La Cour d’appel est sèchement censurée en ces termes « en statuant ainsi, sans constater que la bailleresse avait signé un avis de réception d’une lettre recommandée contenant un congé ou que le congé lui avait été remis en main propre, la cour d’appel a violé le texte susvisé ».
Analyse de la solution de la Cour de cassation
La Cour de cassation censure l’arrêt d’appel au visa de l’article 15 de la loi du 6 juillet 1989 qui dispose « le congé dans être notifié par lettre recommandée avec demande d’avis de réception, signifié par acte de commissaire de justice ou remis en main propre contre récépissé ou émargement ».

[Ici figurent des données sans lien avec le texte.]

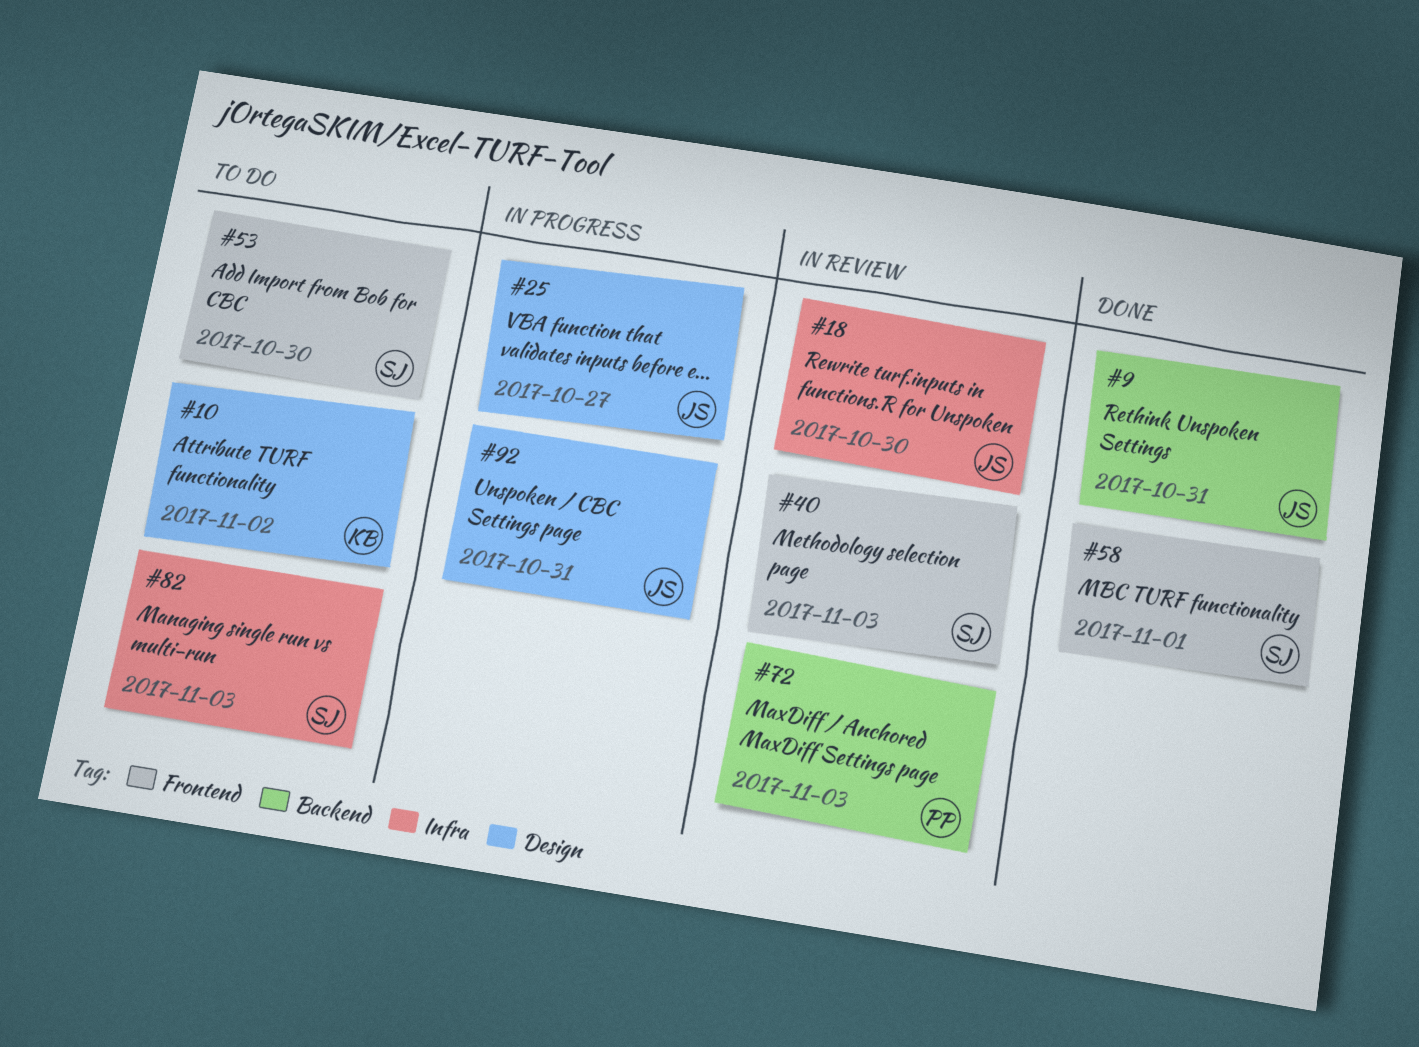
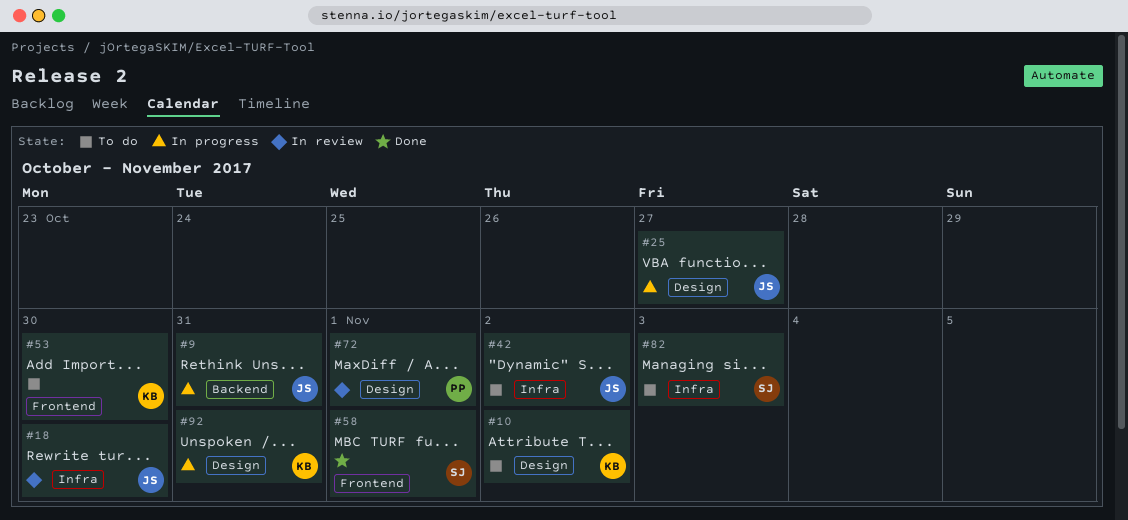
#9, status: Done -> In progress
#40: present -> none
#42: none -> present
#53, owner: SJ -> KB
#72, label: Backend -> Design
#72, due: Nov 3 -> Nov 1
#92, owner: JS -> KB

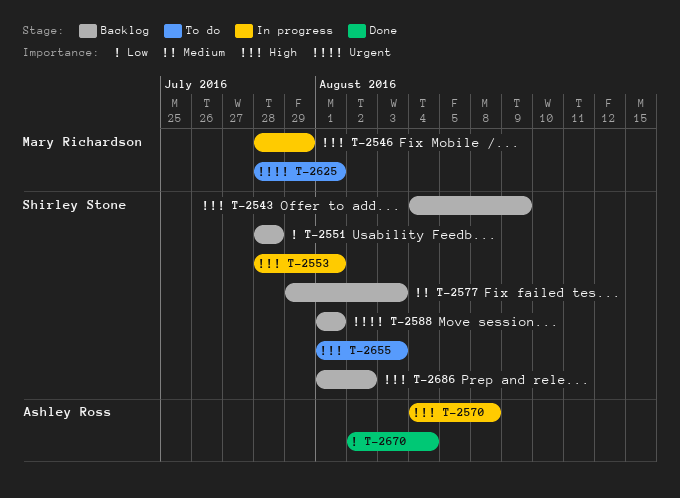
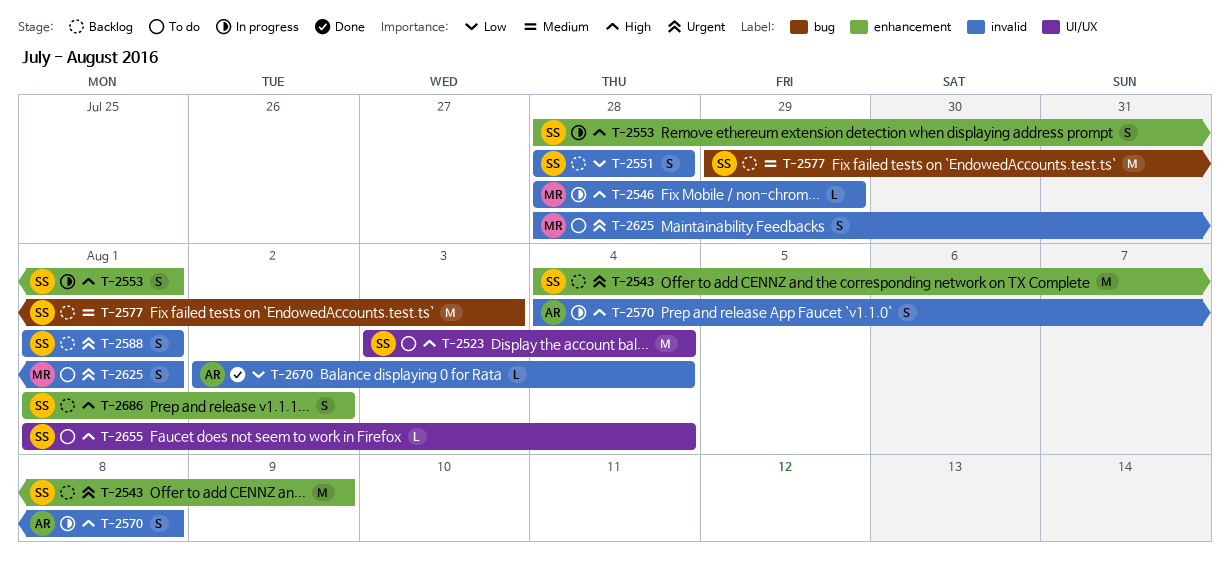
T-2523: none -> present
T-2543, priority: High -> Urgent
T-2655, due: Aug 3 -> Aug 4

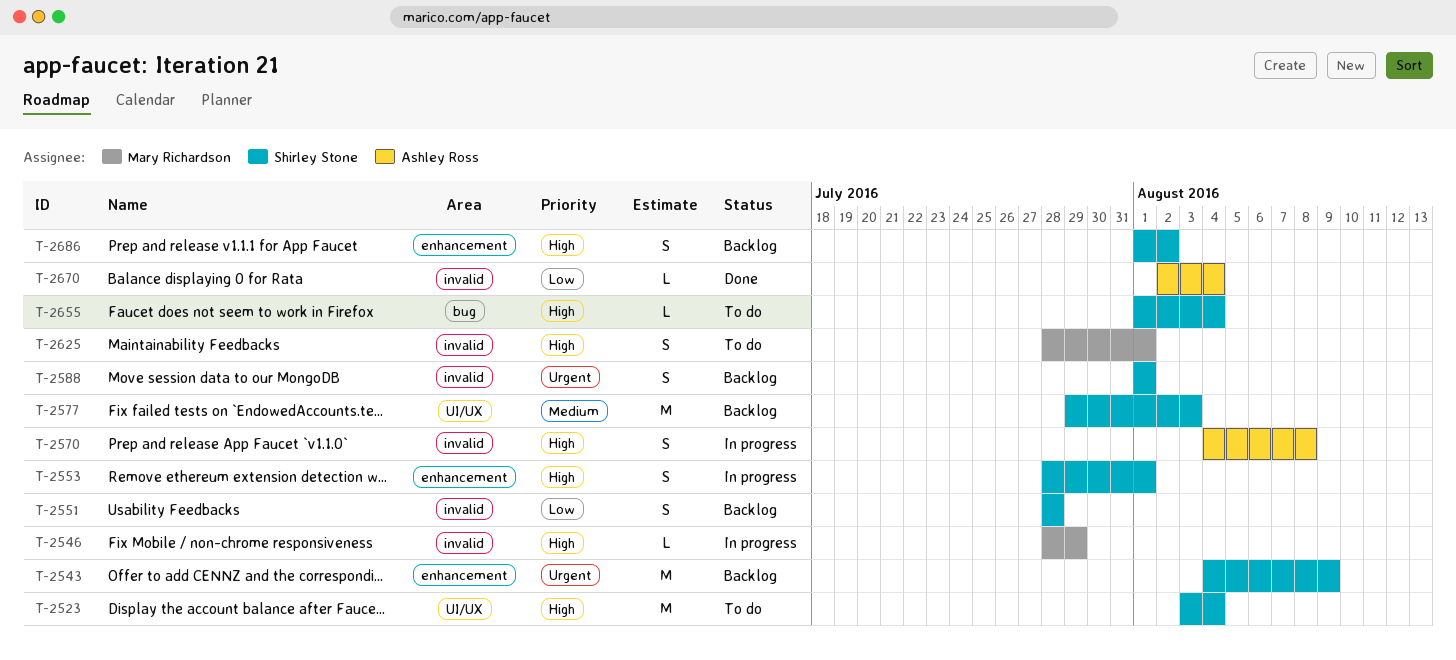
T-2577, label: bug -> UI/UX
T-2625, priority: Urgent -> High
T-2655, label: UI/UX -> bug

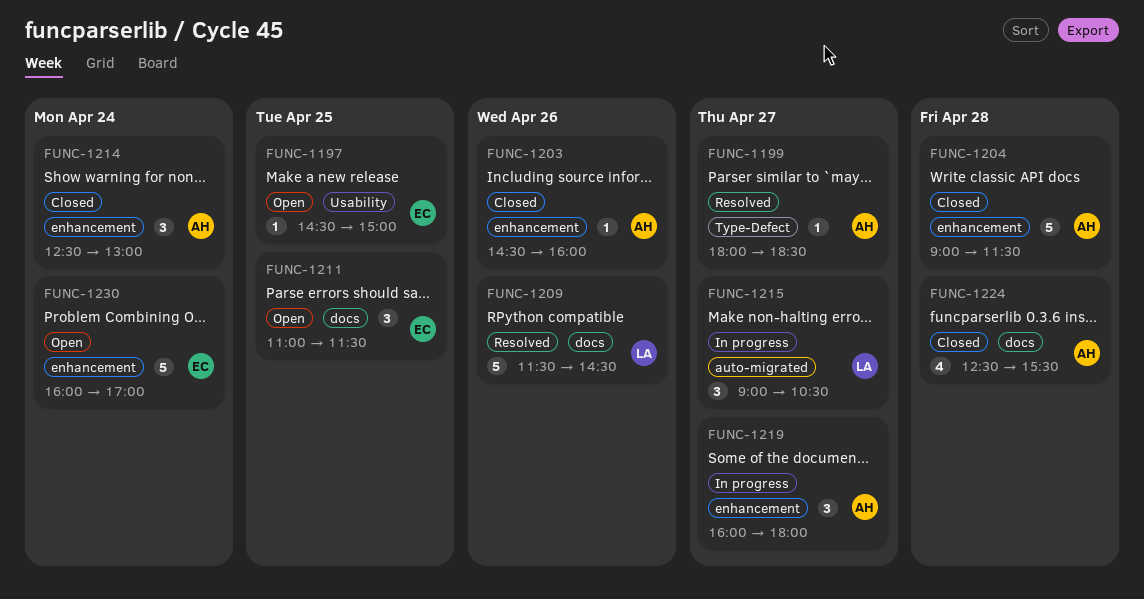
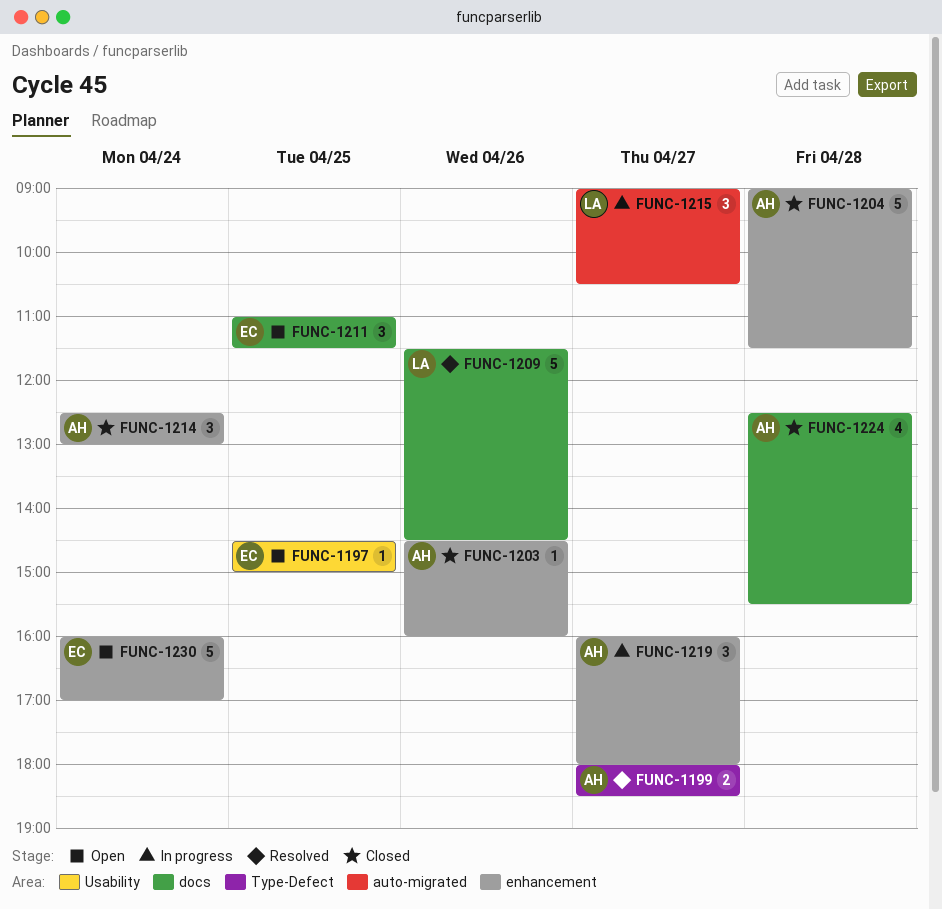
FUNC-1199, estimate: 1 -> 2

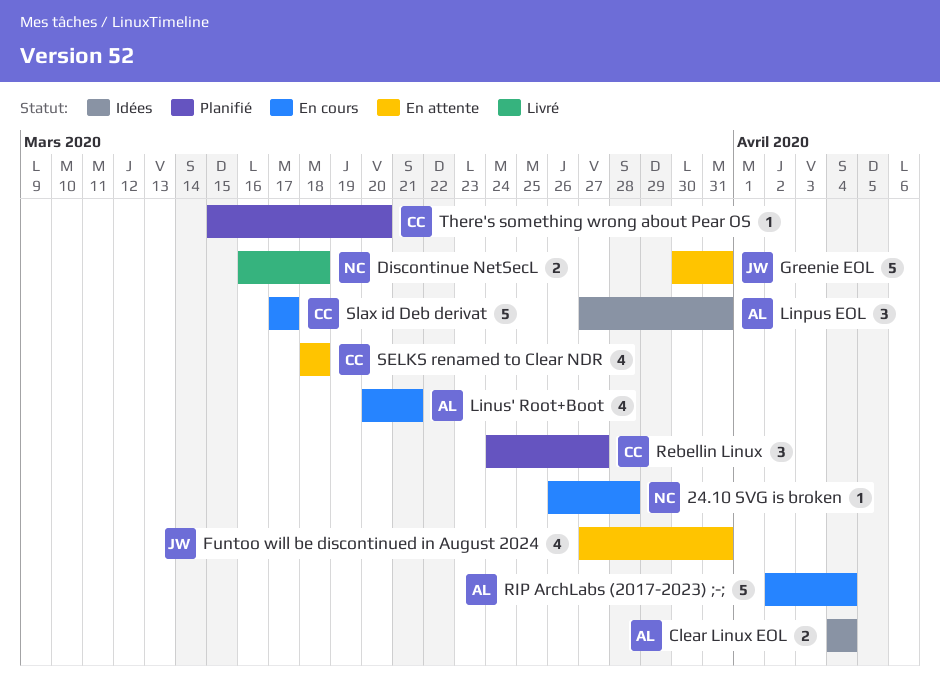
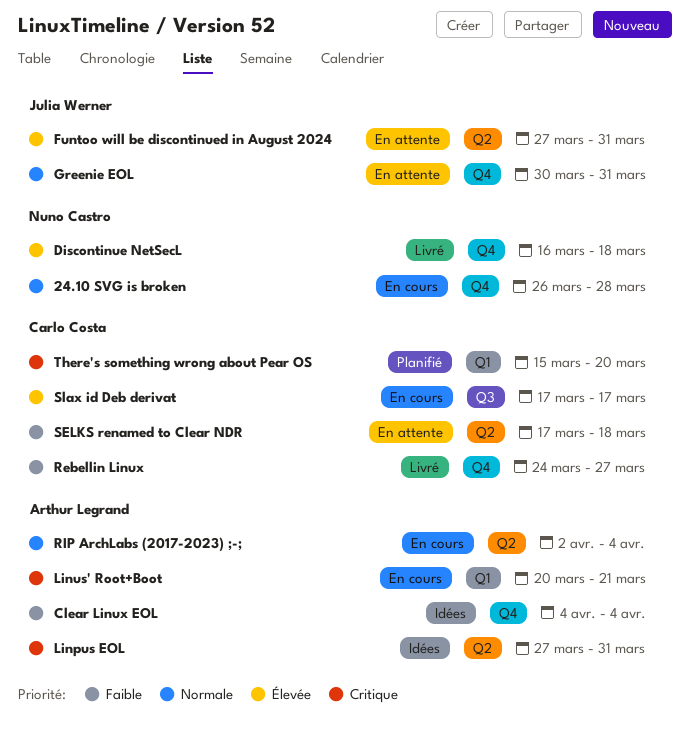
Rebellin Linux, status: Planifié -> Livré
SELKS renamed to Clear NDR, start: Mar 18 -> Mar 17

En pratique, le locataire donne rarement congé par acte de commissaire de justice, car il est plus simple et moins onéreux soit d’adresser un courrier recommandé, soit de remettre le congé en mains propres contre récépissé ou émargement.
Cependant, contrairement à la remise en mains propres ou à l’acte de commissaire de justice, la lettre recommandée n’offre pas la même sécurité juridique, car elle laisse planer un doute sur le point de départ du délai de préavis.
Tant que le courrier n’a pas été effectivement réceptionné par le bailleur, ce qui suppose une remise en mains propres, la jurisprudence considère que le délai n’a pas commencé à courir.
La règle du congé par courrier recommandée réputé notifié lorsque l’accusé de réception a été signé peut constituer une prime à la mauvaise foi pour celui qui tarde à retirer le courrier à la poste pour en tirer profit.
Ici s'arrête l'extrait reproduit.